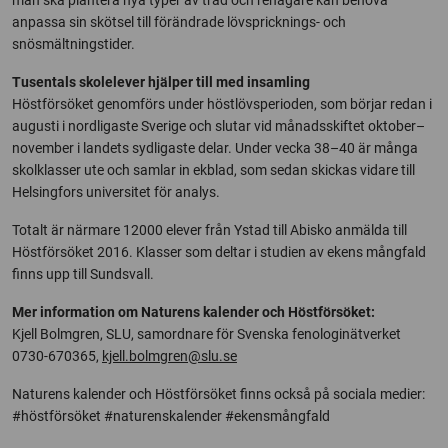
anpassa sin skötsel till förändrade lövspricknings- och
snösmältningstider.
Tusentals skolelever hjälper till med insamling
Höstförsöket genomförs under höstlövsperioden, som börjar redan i
augusti i nordligaste Sverige och slutar vid månadsskiftet oktober–
november i landets sydligaste delar. Under vecka 38–40 är många
skolklasser ute och samlar in ekblad, som sedan skickas vidare till
Helsingfors universitet för analys.
Totalt är närmare 12000 elever från Ystad till Abisko anmälda till
Höstförsöket 2016. Klasser som deltar i studien av ekens mångfald
finns upp till Sundsvall.
Mer information om Naturens kalender och Höstförsöket:
Kjell Bolmgren, SLU, samordnare för Svenska fenologinätverket
0730-670365,
kjell.bolmgren@slu.se
Naturens kalender och Höstförsöket finns också på sociala medier:
#höstförsöket #naturenskalender #ekensmångfald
-.-.-
Using the data above, copy each line that contains "till".

anpassa sin skötsel till förändrade lövspricknings- och
Tusentals skolelever hjälper till med insamling
skolklasser ute och samlar in ekblad, som sedan skickas vidare till
Totalt är närmare 12000 elever från Ystad till Abisko anmälda till
finns upp till Sundsvall.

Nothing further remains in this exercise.